Work item —
Return the full set of entries below exactly, leaving every image out.

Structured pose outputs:
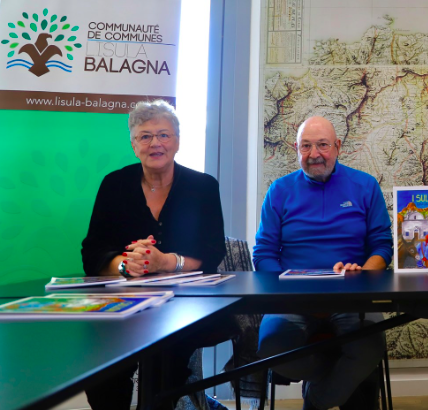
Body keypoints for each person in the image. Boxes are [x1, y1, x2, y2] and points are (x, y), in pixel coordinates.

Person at [80, 99, 226, 410]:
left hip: (182, 305)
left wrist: (165, 262)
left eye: (164, 135)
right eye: (145, 136)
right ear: (134, 145)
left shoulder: (203, 187)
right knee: (103, 376)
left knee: (165, 367)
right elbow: (92, 249)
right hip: (123, 305)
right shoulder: (114, 184)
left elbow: (213, 251)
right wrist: (125, 265)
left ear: (177, 141)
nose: (155, 143)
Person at [254, 116, 393, 410]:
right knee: (273, 347)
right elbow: (264, 252)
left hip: (352, 295)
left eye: (322, 145)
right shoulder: (279, 191)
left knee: (369, 346)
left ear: (338, 146)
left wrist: (364, 275)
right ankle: (338, 381)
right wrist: (286, 290)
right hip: (294, 297)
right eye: (306, 146)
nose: (314, 154)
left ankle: (315, 402)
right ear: (296, 149)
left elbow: (382, 245)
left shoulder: (365, 186)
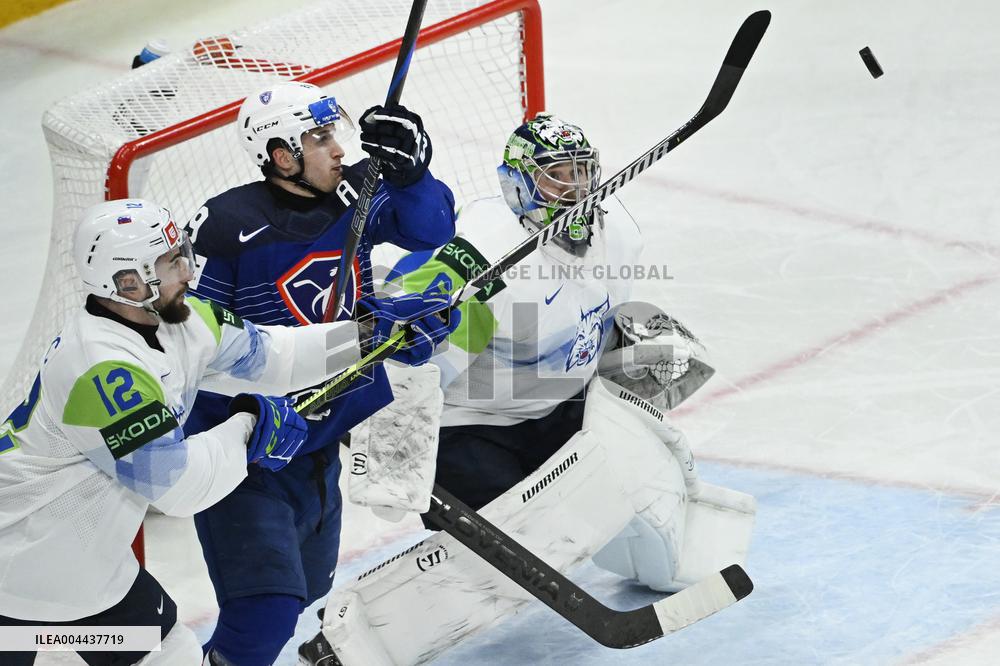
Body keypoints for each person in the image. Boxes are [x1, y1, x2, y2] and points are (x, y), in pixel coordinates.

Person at [0, 198, 367, 664]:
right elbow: (175, 487)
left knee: (169, 654)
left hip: (84, 570)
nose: (187, 271)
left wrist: (366, 336)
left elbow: (274, 356)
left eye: (181, 254)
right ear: (127, 283)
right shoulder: (104, 370)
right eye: (169, 262)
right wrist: (250, 426)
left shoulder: (181, 320)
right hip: (28, 577)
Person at [182, 81, 458, 665]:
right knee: (266, 610)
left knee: (308, 594)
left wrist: (412, 179)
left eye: (335, 133)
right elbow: (196, 343)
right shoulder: (227, 226)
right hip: (246, 450)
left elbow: (430, 228)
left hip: (320, 439)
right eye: (319, 138)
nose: (338, 149)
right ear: (281, 156)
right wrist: (365, 336)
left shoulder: (355, 194)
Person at [395, 112, 643, 512]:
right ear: (517, 185)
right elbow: (414, 371)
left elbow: (600, 324)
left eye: (580, 173)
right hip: (471, 426)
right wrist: (394, 467)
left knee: (634, 486)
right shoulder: (487, 257)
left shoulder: (618, 236)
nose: (574, 190)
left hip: (558, 410)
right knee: (526, 527)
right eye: (555, 176)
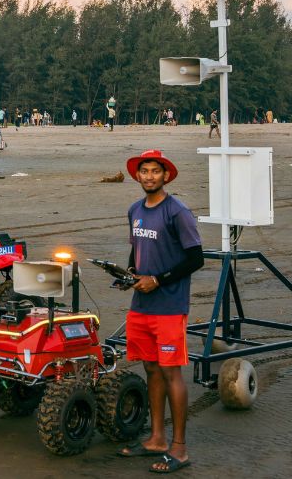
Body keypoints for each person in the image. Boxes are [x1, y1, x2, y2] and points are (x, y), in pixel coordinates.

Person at [115, 150, 202, 473]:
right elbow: (136, 250)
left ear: (166, 176)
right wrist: (129, 274)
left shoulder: (177, 212)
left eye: (155, 171)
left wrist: (158, 280)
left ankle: (179, 448)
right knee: (150, 370)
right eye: (144, 171)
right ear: (137, 176)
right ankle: (156, 438)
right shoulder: (135, 210)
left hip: (169, 306)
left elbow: (196, 258)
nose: (149, 176)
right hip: (141, 306)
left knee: (171, 372)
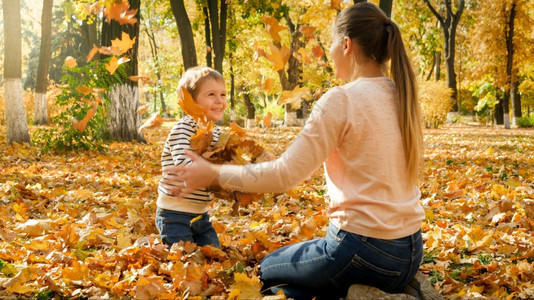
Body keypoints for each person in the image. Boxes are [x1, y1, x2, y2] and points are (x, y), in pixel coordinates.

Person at [161, 2, 425, 299]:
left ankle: (354, 292)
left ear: (347, 45)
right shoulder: (403, 94)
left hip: (361, 253)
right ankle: (365, 292)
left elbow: (285, 175)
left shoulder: (341, 99)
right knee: (300, 270)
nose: (330, 51)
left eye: (332, 43)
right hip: (410, 253)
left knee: (267, 270)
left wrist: (213, 174)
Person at [156, 66, 227, 247]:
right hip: (174, 213)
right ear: (190, 100)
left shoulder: (216, 132)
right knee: (184, 260)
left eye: (223, 95)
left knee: (214, 256)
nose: (219, 101)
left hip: (201, 214)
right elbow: (186, 166)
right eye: (211, 95)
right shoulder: (184, 128)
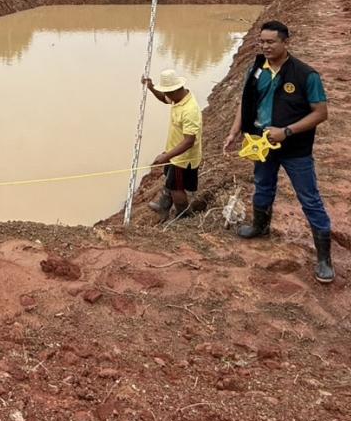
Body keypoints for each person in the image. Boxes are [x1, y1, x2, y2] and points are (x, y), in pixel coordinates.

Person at [223, 20, 335, 283]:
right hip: (261, 144)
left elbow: (321, 113)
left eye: (271, 42)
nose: (265, 46)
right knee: (262, 185)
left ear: (286, 42)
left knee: (309, 197)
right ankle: (260, 226)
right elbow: (246, 102)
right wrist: (234, 131)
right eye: (262, 42)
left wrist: (286, 131)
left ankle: (324, 258)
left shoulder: (306, 75)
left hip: (295, 148)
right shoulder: (256, 68)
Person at [142, 68, 202, 220]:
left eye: (167, 92)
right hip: (174, 152)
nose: (166, 96)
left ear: (175, 90)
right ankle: (163, 207)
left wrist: (166, 156)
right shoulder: (178, 98)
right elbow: (164, 99)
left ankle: (184, 216)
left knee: (176, 188)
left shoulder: (190, 110)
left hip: (183, 158)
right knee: (170, 180)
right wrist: (151, 87)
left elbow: (189, 141)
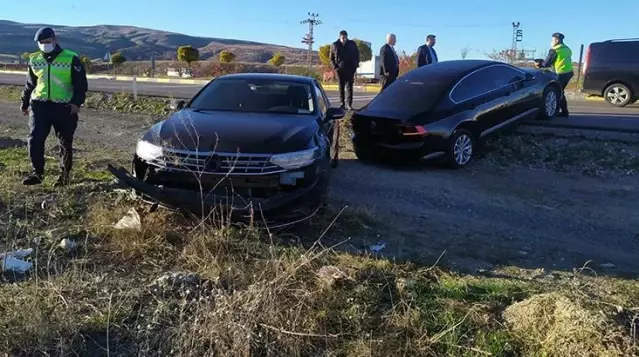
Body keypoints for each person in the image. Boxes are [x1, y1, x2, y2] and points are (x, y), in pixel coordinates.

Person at [20, 27, 88, 186]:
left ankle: (64, 176)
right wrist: (24, 102)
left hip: (64, 108)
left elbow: (81, 85)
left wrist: (76, 103)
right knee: (34, 140)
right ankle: (37, 173)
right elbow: (30, 83)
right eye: (41, 43)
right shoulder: (34, 59)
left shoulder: (71, 58)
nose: (44, 45)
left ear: (55, 40)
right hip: (39, 106)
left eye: (47, 42)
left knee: (64, 142)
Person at [536, 32, 573, 117]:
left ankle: (561, 112)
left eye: (552, 40)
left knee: (558, 92)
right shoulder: (567, 48)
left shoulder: (555, 49)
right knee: (560, 91)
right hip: (568, 72)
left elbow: (547, 63)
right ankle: (563, 111)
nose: (551, 41)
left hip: (560, 73)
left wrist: (539, 64)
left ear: (557, 40)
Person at [329, 30, 360, 110]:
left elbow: (357, 55)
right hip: (340, 69)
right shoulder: (335, 45)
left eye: (345, 38)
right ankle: (342, 104)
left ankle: (349, 104)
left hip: (350, 68)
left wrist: (355, 65)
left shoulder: (352, 44)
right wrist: (335, 67)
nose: (344, 40)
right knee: (341, 87)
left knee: (349, 87)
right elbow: (331, 58)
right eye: (343, 38)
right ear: (339, 37)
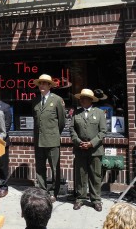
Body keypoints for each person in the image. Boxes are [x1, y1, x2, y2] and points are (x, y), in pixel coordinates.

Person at [70, 88, 107, 211]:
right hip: (80, 149)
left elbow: (103, 132)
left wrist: (91, 143)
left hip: (95, 150)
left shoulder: (99, 113)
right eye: (81, 98)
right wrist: (78, 142)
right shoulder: (76, 113)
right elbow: (72, 130)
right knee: (80, 175)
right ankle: (80, 198)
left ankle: (96, 200)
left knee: (95, 175)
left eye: (84, 98)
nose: (81, 100)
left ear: (91, 100)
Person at [32, 74, 66, 203]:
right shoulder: (35, 101)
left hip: (52, 140)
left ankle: (53, 192)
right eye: (40, 83)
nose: (42, 85)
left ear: (50, 85)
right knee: (40, 167)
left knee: (55, 168)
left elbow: (62, 121)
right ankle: (42, 191)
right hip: (39, 140)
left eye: (45, 83)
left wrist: (54, 134)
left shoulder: (57, 100)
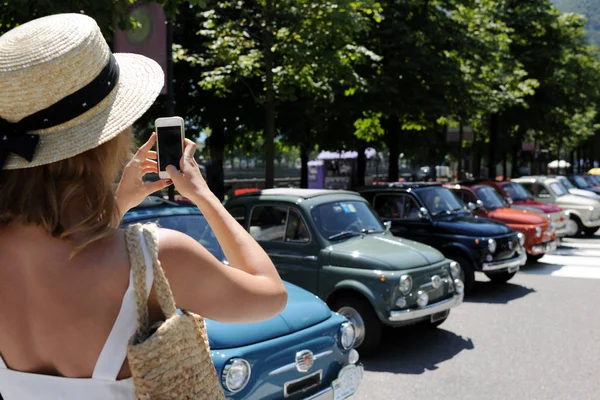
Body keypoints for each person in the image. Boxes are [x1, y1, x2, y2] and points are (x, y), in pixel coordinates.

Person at [0, 13, 286, 399]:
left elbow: (69, 251)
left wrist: (122, 200)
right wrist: (203, 195)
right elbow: (270, 295)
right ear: (108, 138)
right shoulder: (158, 259)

Exercise response —
Body keypoints for each person in the image. Boxes are [x1, y1, x2, y2] and points are (x, y), in pixel coordinates.

Person at [80, 99, 226, 410]:
left hip: (182, 305)
left wrist: (165, 262)
left eye: (164, 135)
right eye: (145, 136)
right ear: (134, 145)
left shoulder: (203, 187)
right knee: (103, 376)
left knee: (165, 367)
right elbow: (92, 249)
right hip: (123, 305)
right shoulder: (114, 184)
left elbow: (213, 251)
right wrist: (125, 265)
left ear: (177, 141)
nose: (155, 143)
Person at [254, 116, 393, 410]:
right knee: (273, 347)
right elbow: (264, 252)
left hip: (352, 295)
left eye: (322, 145)
right shoulder: (279, 191)
left knee: (369, 346)
left ear: (338, 146)
left wrist: (364, 275)
right ankle: (338, 381)
right wrist: (286, 290)
right hip: (294, 297)
right eye: (306, 146)
nose: (314, 154)
left ankle: (315, 402)
right ear: (296, 149)
left elbow: (382, 245)
left shoulder: (365, 186)
Body keypoints for each person in the image. Boxes are [x1, y1, x2, y2] and points are (x, y), in pixel coordinates.

Person at [0, 198, 367, 664]:
right elbow: (175, 487)
left knee: (169, 654)
left hip: (84, 570)
nose: (187, 271)
left wrist: (366, 336)
left elbow: (274, 356)
left eye: (181, 254)
right ear: (127, 283)
right shoulder: (104, 370)
right eye: (169, 262)
right wrist: (250, 426)
left shoulder: (181, 320)
right hip: (28, 577)
Person at [182, 81, 458, 665]:
right knee: (266, 610)
left knee: (308, 594)
left wrist: (412, 179)
left eye: (335, 133)
right elbow: (196, 343)
right shoulder: (227, 226)
right hip: (246, 450)
left elbow: (430, 228)
left hip: (320, 439)
right eye: (319, 138)
nose: (338, 149)
right ear: (281, 156)
right wrist: (365, 336)
left shoulder: (355, 194)
Person at [395, 112, 643, 512]:
right ear: (517, 185)
right elbow: (414, 371)
left elbow: (600, 324)
left eye: (580, 173)
right hip: (471, 426)
right wrist: (394, 467)
left knee: (634, 486)
right shoulder: (487, 257)
left shoulder: (618, 236)
nose: (574, 190)
left hip: (558, 410)
right knee: (526, 527)
right eye: (555, 176)
Body keypoints for each person in the image. Boxes are [x1, y1, x2, y2] and points are (x, y), in pixel coordinates.

Person at [115, 150, 202, 473]:
right elbow: (136, 250)
left ear: (166, 176)
right wrist: (129, 274)
left shoulder: (177, 212)
left eye: (155, 171)
left wrist: (158, 280)
left ankle: (179, 448)
right knee: (150, 370)
right eye: (144, 171)
right ear: (137, 176)
right ankle: (156, 438)
right shoulder: (135, 210)
left hip: (169, 306)
left elbow: (196, 258)
nose: (149, 176)
right hip: (141, 306)
left knee: (171, 372)
Body keypoints for each person in the image. Boxes are [x1, y1, x2, y2] and points are (x, y), in pixel coordinates.

Person at [161, 2, 425, 299]:
left ankle: (354, 292)
left ear: (347, 45)
right shoulder: (403, 94)
left hip: (361, 253)
right ankle: (365, 292)
left elbow: (285, 175)
left shoulder: (341, 99)
right knee: (300, 270)
nose: (330, 51)
left eye: (332, 43)
right hip: (410, 253)
left knee: (267, 270)
left wrist: (213, 174)
Person at [156, 66, 227, 247]:
right hip: (174, 213)
right ear: (190, 100)
left shoulder: (216, 132)
right knee: (184, 260)
left eye: (223, 95)
left knee: (214, 256)
nose: (219, 101)
left hip: (201, 214)
right elbow: (186, 166)
right eye: (211, 95)
right shoulder: (184, 128)
Body keypoints for each person in the image. Boxes are [x1, y1, x2, y2] and points are (x, y), in pixel coordinates.

Person at [223, 20, 335, 283]:
right hip: (261, 144)
left elbow: (321, 113)
left eye: (271, 42)
nose: (265, 46)
right knee: (262, 185)
left ear: (286, 42)
left knee: (309, 197)
right ankle: (260, 226)
right elbow: (246, 102)
right wrist: (234, 131)
right eye: (262, 42)
left wrist: (286, 131)
left ankle: (324, 258)
left shoulder: (306, 75)
left hip: (295, 148)
right shoulder: (256, 68)
Person at [142, 68, 202, 220]:
left eye: (167, 92)
right hip: (174, 152)
nose: (166, 96)
left ear: (175, 90)
right ankle: (163, 207)
left wrist: (166, 156)
right shoulder: (178, 98)
right elbow: (164, 99)
left ankle: (184, 216)
left knee: (176, 188)
left shoulder: (190, 110)
left hip: (183, 158)
right knee: (170, 180)
right wrist: (151, 87)
left elbow: (189, 141)
Body keypoints for each person in the image. Boxes are [x1, y1, x2, y2] and points are (x, y), in pixel coordinates.

Person at [20, 27, 88, 186]:
left ankle: (64, 176)
right wrist: (24, 102)
left hip: (64, 108)
left elbow: (81, 85)
left wrist: (76, 103)
right knee: (34, 140)
right ankle: (37, 173)
right elbow: (30, 83)
right eye: (41, 43)
right shoulder: (34, 59)
left shoulder: (71, 58)
nose: (44, 45)
left ear: (55, 40)
right hip: (39, 106)
left eye: (47, 42)
left knee: (64, 142)
Person at [536, 32, 573, 117]:
left ankle: (561, 112)
left eye: (552, 40)
left knee: (558, 92)
right shoulder: (567, 48)
left shoulder: (555, 49)
right knee: (560, 91)
right hip: (568, 72)
left elbow: (547, 63)
right ankle: (563, 111)
nose: (551, 41)
left hip: (560, 73)
left wrist: (539, 64)
left ear: (557, 40)
Person at [329, 30, 360, 110]:
left elbow: (357, 55)
right hip: (340, 69)
right shoulder: (335, 45)
left eye: (345, 38)
right ankle: (342, 104)
left ankle: (349, 104)
left hip: (350, 68)
left wrist: (355, 65)
left shoulder: (352, 44)
right wrist: (335, 67)
nose: (344, 40)
right knee: (341, 87)
left knee: (349, 87)
right elbow: (331, 58)
right eye: (343, 38)
right ear: (339, 37)
Body keypoints for each person in the image. Boxes are [x1, y1, x2, y2] and points are (x, y), in pixel coordinates.

Person at [70, 88, 107, 211]:
right hip: (80, 149)
left elbow: (103, 132)
left wrist: (91, 143)
left hip: (95, 150)
left shoulder: (99, 113)
right eye: (81, 98)
right wrist: (78, 142)
right shoulder: (76, 113)
right elbow: (72, 130)
right knee: (80, 175)
right ankle: (80, 198)
left ankle: (96, 200)
left knee: (95, 175)
left eye: (84, 98)
nose: (81, 100)
left ear: (91, 100)
Person at [32, 74, 66, 203]:
right shoulder: (35, 101)
left hip: (52, 140)
left ankle: (53, 192)
right eye: (40, 83)
nose: (42, 85)
left ear: (50, 85)
right knee: (40, 167)
left knee: (55, 168)
left elbow: (62, 121)
right ankle: (42, 191)
right hip: (39, 140)
left eye: (45, 83)
left wrist: (54, 134)
left shoulder: (57, 100)
Body keypoints for each person in the image. Boxes are [x1, y1, x2, y2] and points are (x, y), in pixel coordinates.

Person at [0, 13, 286, 399]:
left elbow: (69, 251)
left wrist: (122, 200)
right wrist: (203, 195)
right elbow: (270, 295)
right ear: (108, 138)
right shoulder: (158, 259)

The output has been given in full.